Two things conspire to draw my extra attention to food and health: A friend is in hospital with food related issues. She can’t eat; had to have a j-tube inserted. Brings up a related question: How do you tell a friend you think their diet is likely to land them in trouble? I’ve tried this telling a couple of times. Unsuccessfully. Once after I carefully explained how bad soda, Coke, was for you (she was drinking over a quart a day), I noticed no change. I shut up. This is a free country. I gotta learn better tactics!
The second event is continued issues with my dog bite.
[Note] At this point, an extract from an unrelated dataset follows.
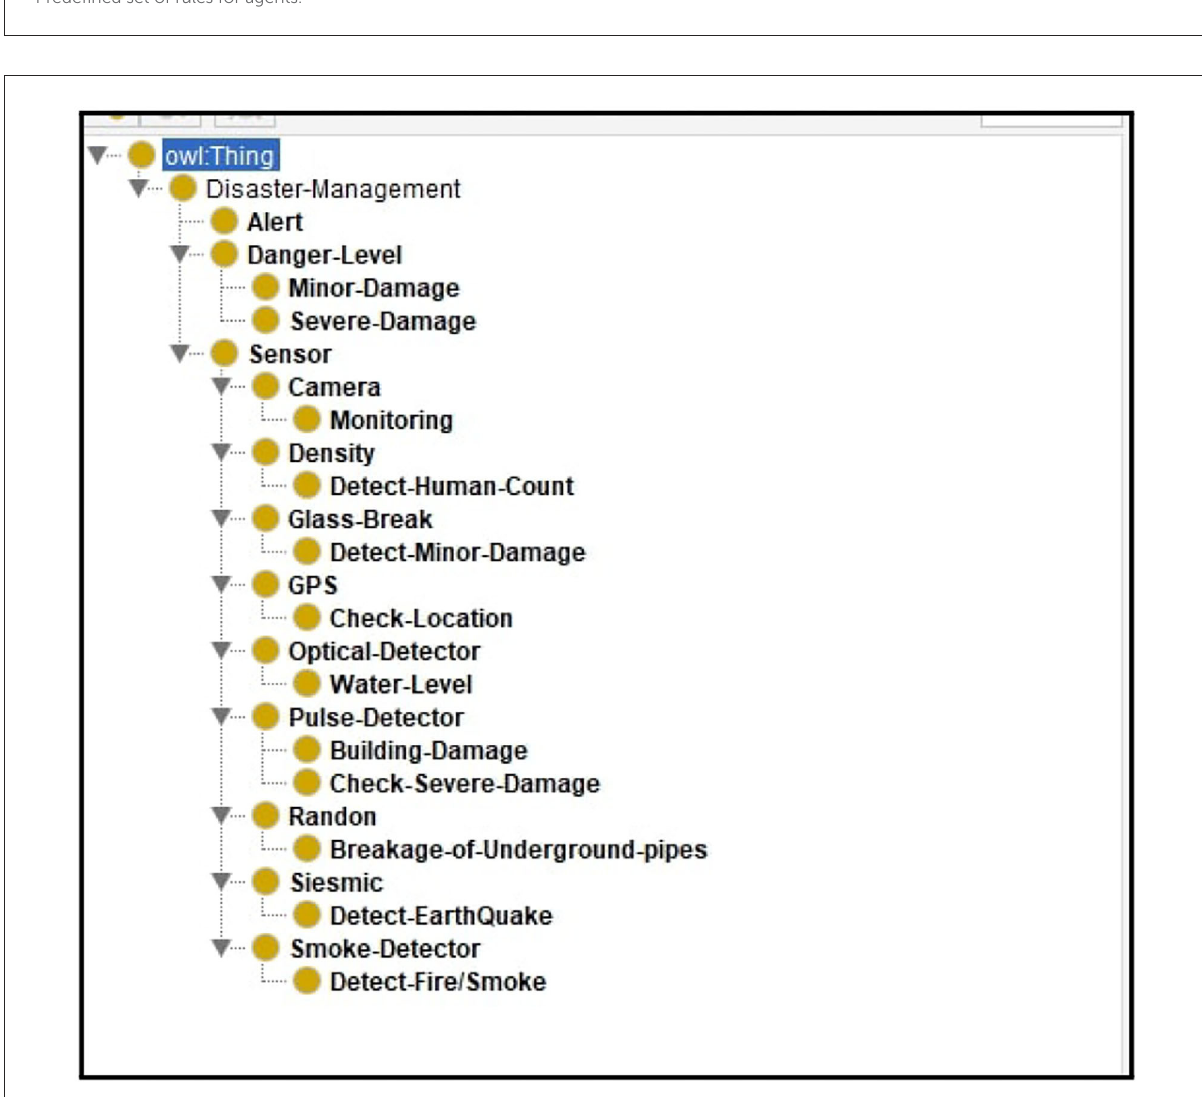
FIGURE5 Class-Hierarchy of disaster management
Even with a strong immune system, healing, swelling, absorbing the extensive bruising—how fast is fast? How to hurry this process? One way is more bone broth: organic bones, browned in the oven, cooked in beer, garlic, turmeric, ginger. Sally Fallon, Nourishing Traditions: The Cookbook that Challenges Politically Correct Nutrition and the Diet Dictocrats sits on my kitchen counter. Nourishing Traditions lists 23 references to broth with recipes for how to make it. Deep Nutrition: Why Your Genes Need Traditional Food by Catherine Shanan, MD and Luke Shanahan writes interestingly about bone broth, and why your body needs it. I met Cathey and Luke when we all lived on Kauai; it’s an interesting, informative book.
The Organic Consumers Association is a non-profit advocacy group for organic agriculture. Organic Consumers, firstname.lastname@example.org released a study this week that “compared pesticide levels in the bodies of four families across the country on a non-organic and organic diet. It showed that pesticides in their bodies dropped up to 95 percent within one week on an organic diet.”